INPUT DATA:
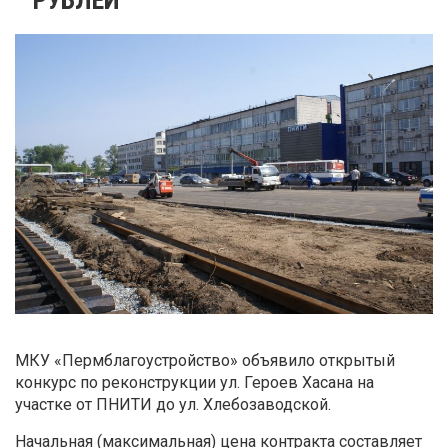
МКУ «Пермблагоустройство» объявило открытый
конкурс по реконструкции ул. Героев Хасана на
участке от ПНИТИ до ул. Хлебозаводской.
Начальная (максимальная) цена контракта составляет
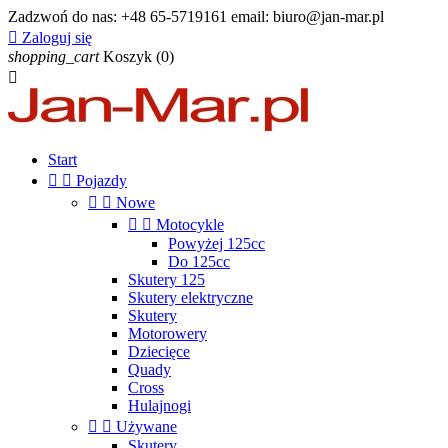
Zadzwoń do nas:
+48 65-5719161 email: biuro@jan-mar.pl

Zaloguj się
shopping_cart
Koszyk
(0)

Start


Pojazdy


Nowe


Motocykle
Powyżej 125cc
Do 125cc
Skutery 125
Skutery elektryczne
Skutery
Motorowery
Dziecięce
Quady
Cross
Hulajnogi


Używane
Skutery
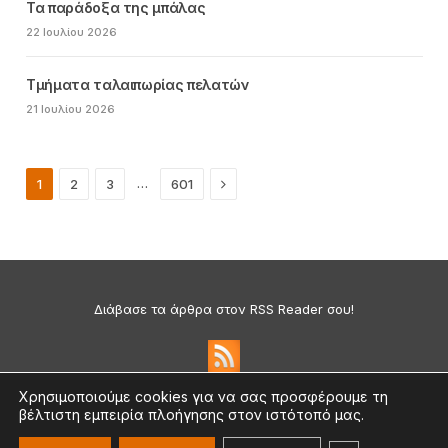
Τα παράδοξα της μπάλας
22 Ιουλίου 2026
Τμήματα ταλαιπωρίας πελατών
21 Ιουλίου 2026
Next
…
1
2
3
601
Διάβασε τα άρθρα στον RSS Reader σου!
Χρησιμοποιούμε cookies για να σας προσφέρουμε τη
βέλτιστη εμπειρία πλοήγησης στον ιστότοπό μας.
Πολιτική Απορρήτου & Cookies
©2026 medium.gr | Designed & Supported by
nat.ad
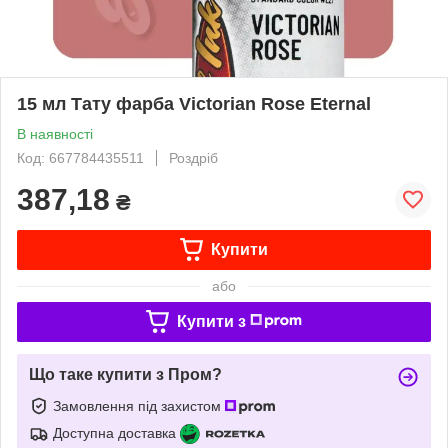
15 мл Тату фарба Victorian Rose Eternal
В наявності
Код: 667784435511
Роздріб
387,18
₴
Купити
або
Купити з
Що таке купити з Пром?
Замовлення під захистом
Доступна доставка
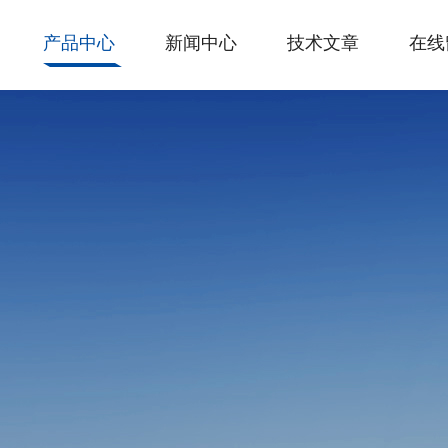
产品中心
新闻中心
技术文章
在线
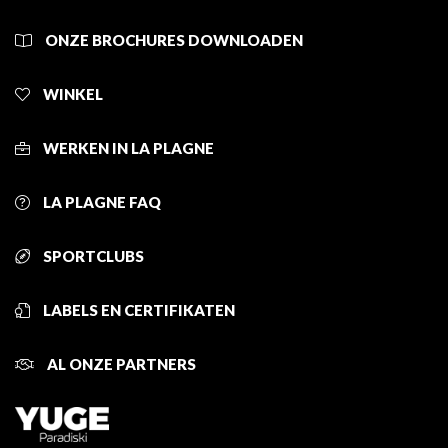
ONZE BROCHURES DOWNLOADEN
WINKEL
WERKEN IN LA PLAGNE
LA PLAGNE FAQ
SPORTCLUBS
LABELS EN CERTIFIKATEN
AL ONZE PARTNERS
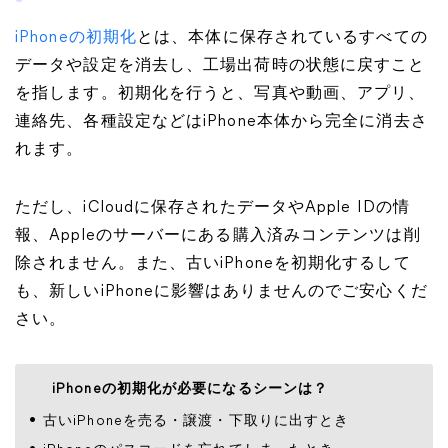
iPhoneの初期化
とは、本体に保存されているすべての
データや設定を消去し、工場出荷時の状態に戻すこと
を指します。初期化を行うと、写真や動画、アプリ、
連絡先、各種設定などはiPhone本体から完全に消去さ
れます。
ただし、iCloudに保存されたデータやApple IDの情
報、Appleのサーバーにある購入済みコンテンツは削
除されません。また、古いiPhoneを初期化するして
も、新しいiPhoneに影響はありませんのでご安心くだ
さい。
iPhoneの初期化が必要になるシーンは？
古いiPhoneを売る・譲渡・下取りに出すとき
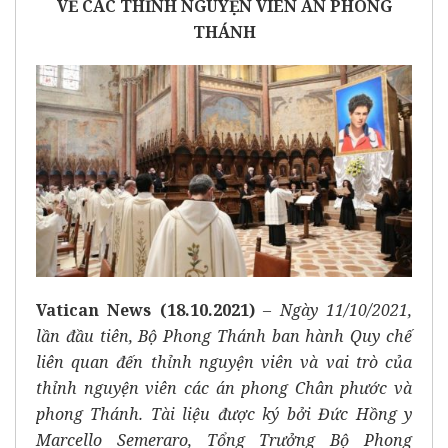
VỀ CÁC THỈNH NGUYỆN VIÊN ÁN PHONG
THÁNH
Vatican News (18.10.2021)
–
Ngày 11/10/2021,
lần đầu tiên, Bộ Phong Thánh ban hành Quy chế
liên quan đến thỉnh nguyện viên và vai trò của
thỉnh nguyện viên các án phong Chân phước và
phong Thánh. Tài liệu được ký bởi Đức Hồng y
Marcello Semeraro, Tổng Trưởng Bộ Phong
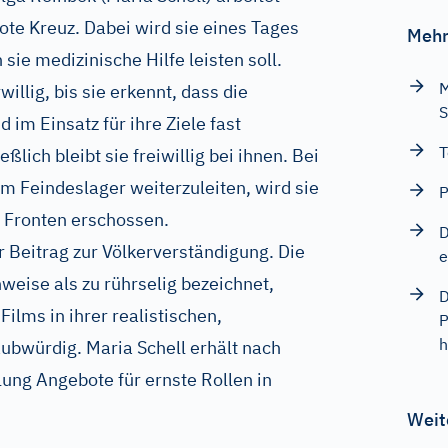
ote Kreuz. Dabei wird sie eines Tages
Mehr
sie medizinische Hilfe leisten soll.
M
willig, bis sie erkennt, dass die
S
 im Einsatz für ihre Ziele fast
T
ßlich bleibt sie freiwillig bei ihnen. Bei
 Feindeslager weiterzuleiten, wird sie
P
 Fronten erschossen.
D
er Beitrag zur Völkerverständigung. Die
e
weise als zu rührselig bezeichnet,
D
ilms in ihrer realistischen,
P
h
ubwürdig. Maria Schell erhält nach
ung Angebote für ernste Rollen in
Weit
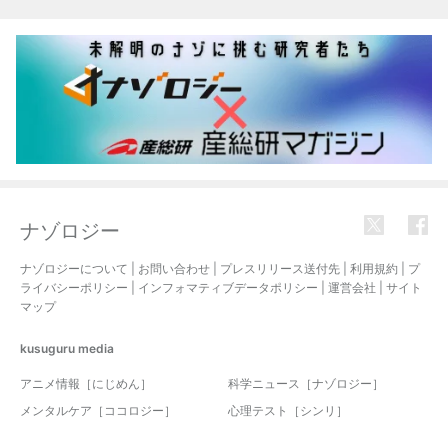
ナゾロジー
ナゾロジーについて
|
お問い合わせ
|
プレスリリース送付先
|
利用規約
|
プ
ライバシーポリシー
|
インフォマティブデータポリシー
|
運営会社
|
サイト
マップ
kusuguru
media
アニメ情報［にじめん］
科学ニュース［ナゾロジー］
メンタルケア［ココロジー］
心理テスト［シンリ］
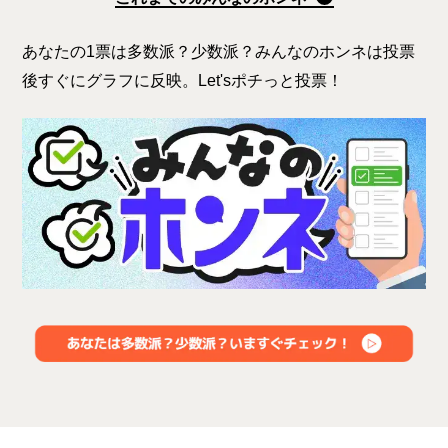
あなたの1票は多数派？少数派？みんなのホンネは投票
後すぐにグラフに反映。Let'sポチっと投票！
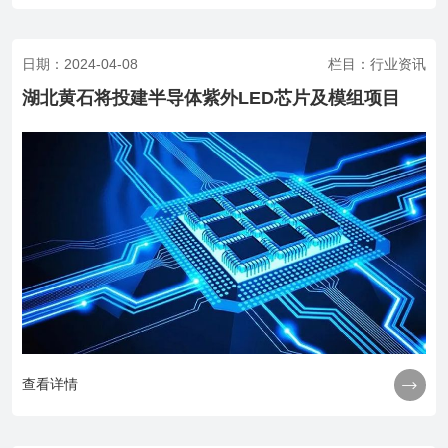
日期：2024-04-08
栏目：行业资讯
湖北黄石将投建半导体紫外LED芯片及模组项目

查看详情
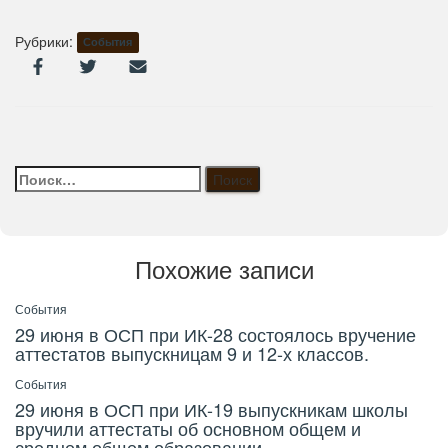
Рубрики:
События
Найти:
Похожие записи
События
29 июня в ОСП при ИК-28 состоялось вручение
аттестатов выпускницам 9 и 12-х классов.
События
29 июня в ОСП при ИК-19 выпускникам школы
вручили аттестаты об основном общем и
среднем общем образовании.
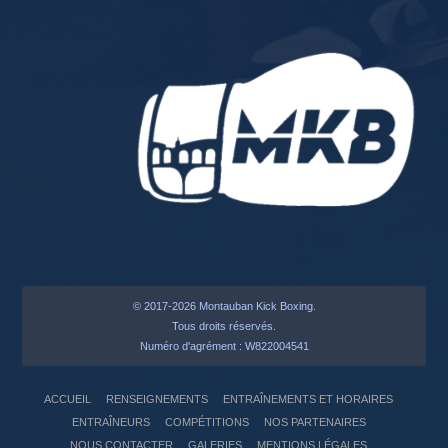
© 2017-2026 Montauban Kick Boxing.
Tous droits réservés.
Numéro d'agrément : W822004541
ACCUEIL
RENSEIGNEMENTS
ENTRAÎNEMENTS ET HORAIRES
ENTRAÎNEURS
COMPÉTITIONS
NOS PARTENAIRES
NOUS CONTACTER
GALERIES
MENTIONS LÉGALES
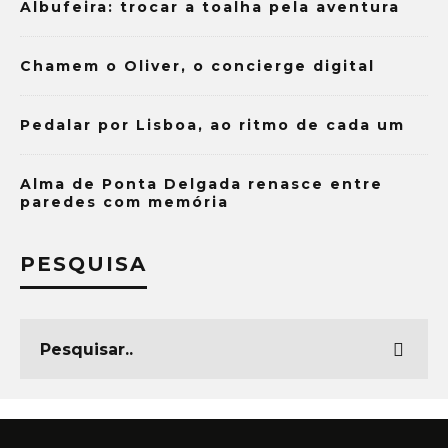
Albufeira: trocar a toalha pela aventura
Chamem o Oliver, o concierge digital
Pedalar por Lisboa, ao ritmo de cada um
Alma de Ponta Delgada renasce entre
paredes com memória
PESQUISA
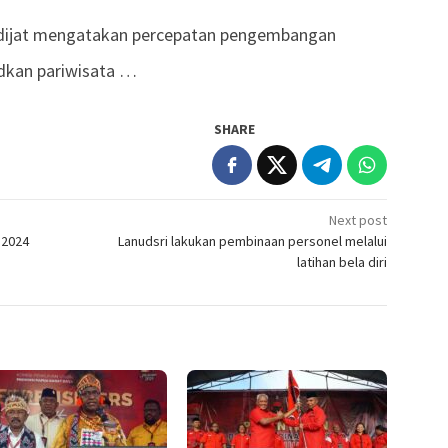
rdijat mengatakan percepatan pengembangan
dkan pariwisata …
SHARE
Next post
 2024
Lanudsri lakukan pembinaan personel melalui
latihan bela diri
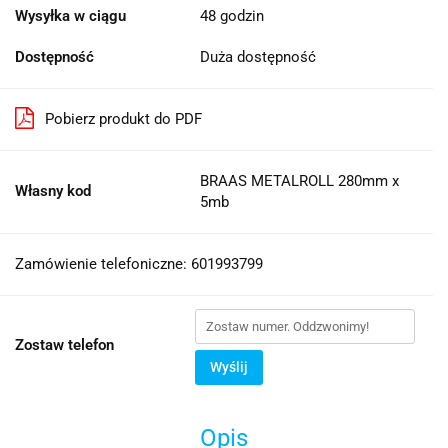
Wysyłka w ciągu
48 godzin
Dostępność
Duża dostępność
Pobierz produkt do PDF
BRAAS METALROLL 280mm x
Własny kod
5mb
Zamówienie telefoniczne: 601993799
Zostaw telefon
Wyślij
Opis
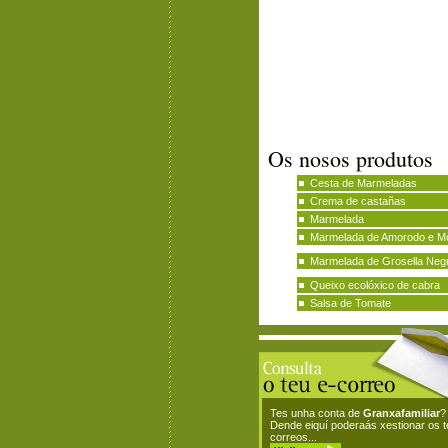
Os nosos produtos
Cesta de Marmeladas
Crema de castañas
Marmelada
Marmelada de Amorodo e M
Marmelada de Grosella Neg
Queixo ecolóxico de cabra
Salsa de Tomate
Tes unha conta de
Granxafamiliar
?
Dende eiquí poderaás xestionar os 
correos...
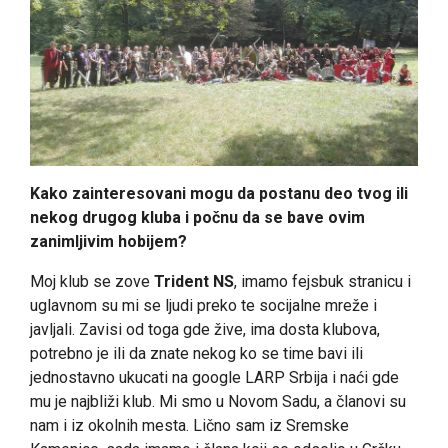
Kako zainteresovani mogu da postanu deo tvog ili
nekog drugog kluba i počnu da se bave ovim
zanimljivim hobijem?
Moj klub se zove
Trident NS
, imamo fejsbuk stranicu i
uglavnom su mi se ljudi preko te socijalne mreže i
javljali. Zavisi od toga gde žive, ima dosta klubova,
potrebno je ili da znate nekog ko se time bavi ili
jednostavno ukucati na google LARP Srbija i naći gde
mu je najbliži klub. Mi smo u Novom Sadu, a članovi su
nam i iz okolnih mesta. Lično sam iz Sremske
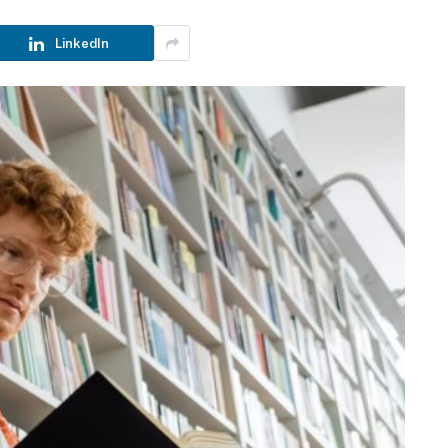
LinkedIn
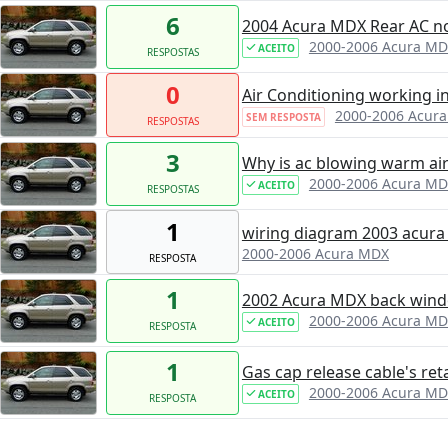
6
2004 Acura MDX Rear AC n
2000-2006 Acura M
ACEITO
RESPOSTAS
0
Air Conditioning working i
2000-2006 Acur
SEM RESPOSTA
RESPOSTAS
3
Why is ac blowing warm air
2000-2006 Acura M
ACEITO
RESPOSTAS
1
wiring diagram 2003 acura
2000-2006 Acura MDX
RESPOSTA
1
2002 Acura MDX back win
2000-2006 Acura M
ACEITO
RESPOSTA
1
Gas cap release cable's reta
2000-2006 Acura M
ACEITO
RESPOSTA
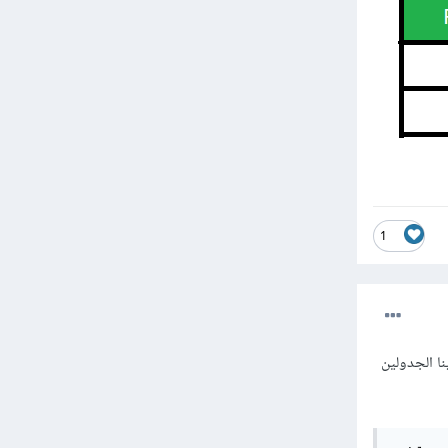
1
 افترض لدينا الجدولين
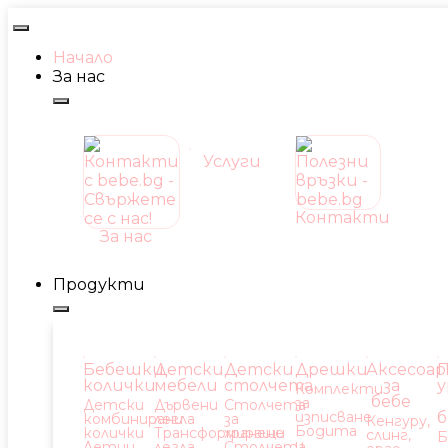
Начало
За нас
Услуги
Контакти
За нас
Продукти
Бебешки
Детски
Детски
Дрешки
Аксесоар
П
колички
мебели
столчета
за
у
Комплекти
бебе
за
Детски
Дървени
Столчета
изписване
б
комбинирани
легла
за
Кенгуру,
Бодита
колички
Трансформиращи
хранене
слинг,
Б
и
Летни
легла
Столчета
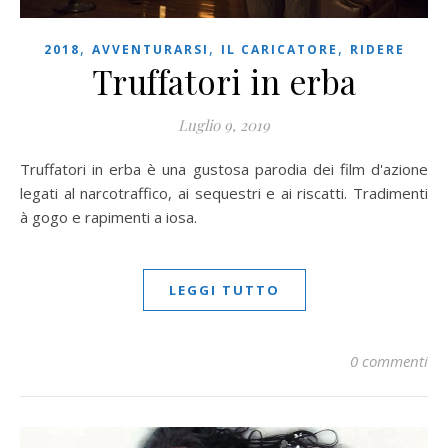
,
,
,
2018
AVVENTURARSI
IL CARICATORE
RIDERE
Truffatori in erba
Luglio 9, 2019
Truffatori in erba è una gustosa parodia dei film d'azione
legati al narcotraffico, ai sequestri e ai riscatti. Tradimenti
à gogo e rapimenti a iosa.
LEGGI TUTTO
0 commenti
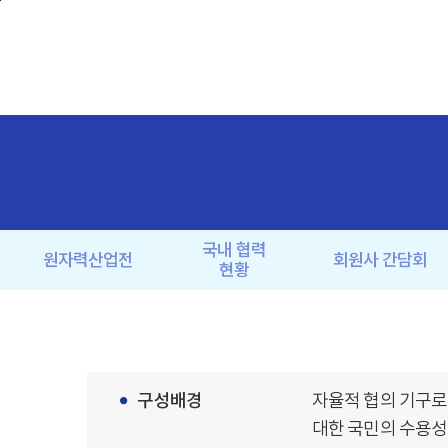
본문바로가기
국내 협력
원자력산업전
회원사 간담회
현황
구성배경
자율적 협의 기구로
대한 국민의 수용성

REQUEST:
Which lines of the records above contain the word "nekog"? Copy each of them.

YOUR RESPONSE:
nekog drugog kluba i počnu da se bave ovim
potrebno je ili da znate nekog ko se time bavi ili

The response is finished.